LoqiRoam · 旅日記
看板の向こう、水辺まで
藤森の古社から桃山の高台、名水と商店街を経て、酒蔵と水辺の寺へ向かった伏見散歩。
JR藤森を出ると、最初に出会ったのは約1800年の由緒を掲げる藤森神社だった。馬と菖蒲の看板を眺めながら歩き、木立の先では、かつて遊園地の模擬天守だった桃山城が高台の目印になっていた。そこから町へ下ると、御香宮神社の極彩色の社殿、伏見城ゆかりと伝わる拝殿、名水の井戸が現れる。空気は大手筋商店街で一変し、和菓子、漬物、陶器、コーヒーの看板が次々に目に飛び込んできた。寺田屋で水運と幕末の物語に寄り道し、月桂冠大倉記念館で酒造りの歴史に触れるころには、通りの杉玉まで土地の水の続きを示しているように見えた。最後は長建寺の静かな境内へ。今日は名所を集めたというより、道の文字が社寺から商いへ、商いから水辺へ変わっていく順番を歩いた旅だった。
この旅の足跡
- 境内に入ると、藤森神社が約1800年前の古社だと知る。馬の守護と菖蒲の節句の発祥が同じ場所に並ぶのが意外で、参道の看板まで少し誇らしげに見えた。
- 木立を抜けた先の伏見桃山城運動公園では、現在の天守がかつての遊園地の模擬天守だと知った。歴史そのものではないのに、遠くから見ると町の目印として堂々としているのが面白い。

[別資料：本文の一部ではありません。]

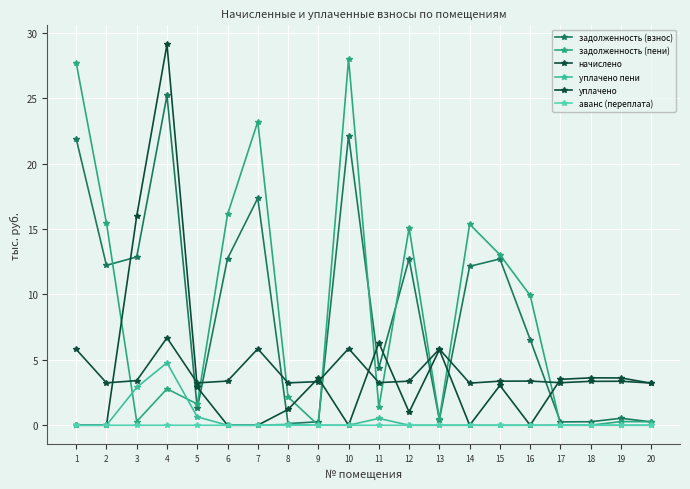

Which has a higher value, 8 or 19?

19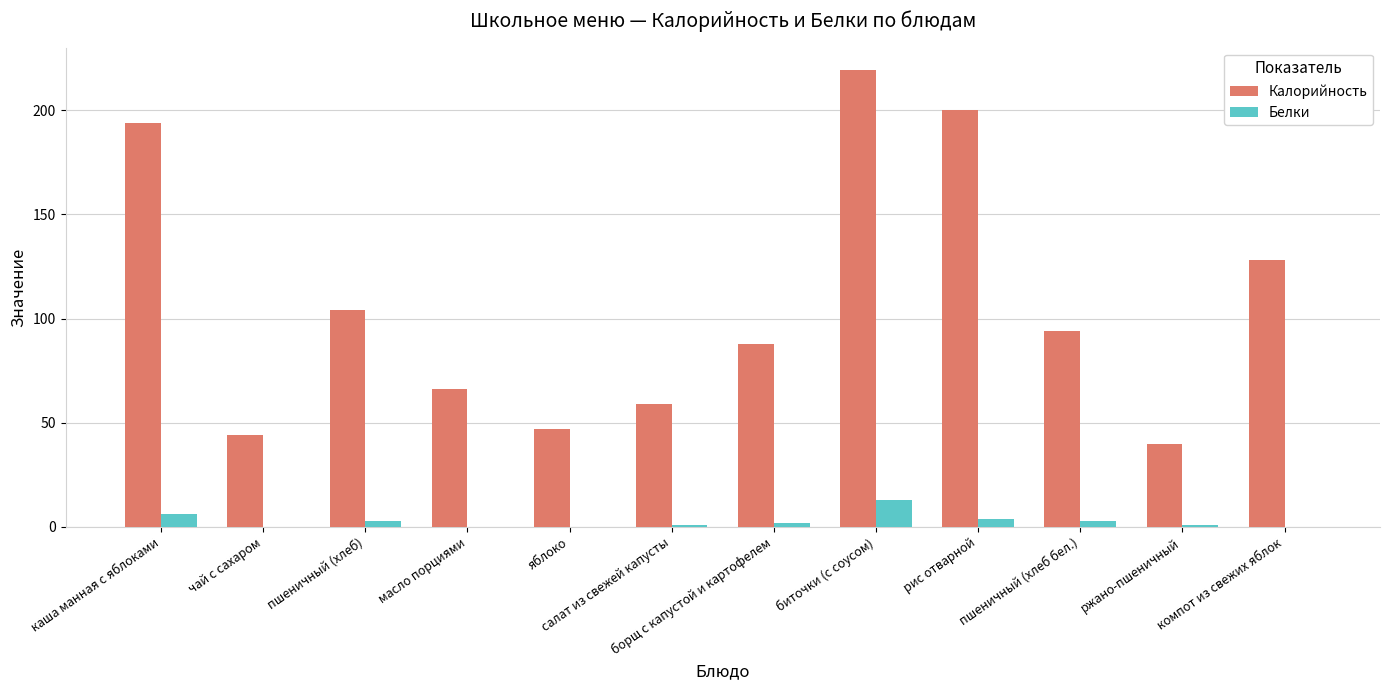

At which category does the chart reach its peak across all series?

биточки (с соусом)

- 御香宮神社では、極彩色の本殿と、伏見城の御車寄を移したと伝わる拝殿が迎えてくれる。御香水は名水百選で、石庭まで小堀遠州ゆかりとは、境内の情報量に驚いた。
- 大手筋商店街は伏見桃山駅前から続くアーケードで、和菓子や漬物、陶器、コーヒーまで店の看板が途切れない。城下町の大手門に由来する通り名が、今も買い物の道として生きている。
- 寺田屋は伏見の水運と幕末の物語を一つの建物に重ねる場所。入口の看板を見た瞬間、酒蔵の町に政治史まで折り重なっていると気づき、通りの奥行きが急に増した。
- 月桂冠大倉記念館では、伏見の酒造りの歴史と工程を展示している。水の町を歩いてきた後なので、店先の杉玉や酒の名札が単なる飾りではなく、土地の仕込み水の続きに見えてきた。
- 長建寺は弁財天を祀る伏見の小さな寺で、酒蔵の大きな看板が続いたあとに境内の静けさが戻る。水路の近くで旅を終えると、今日の伏見は名所より水の流れでつながっていた気がする。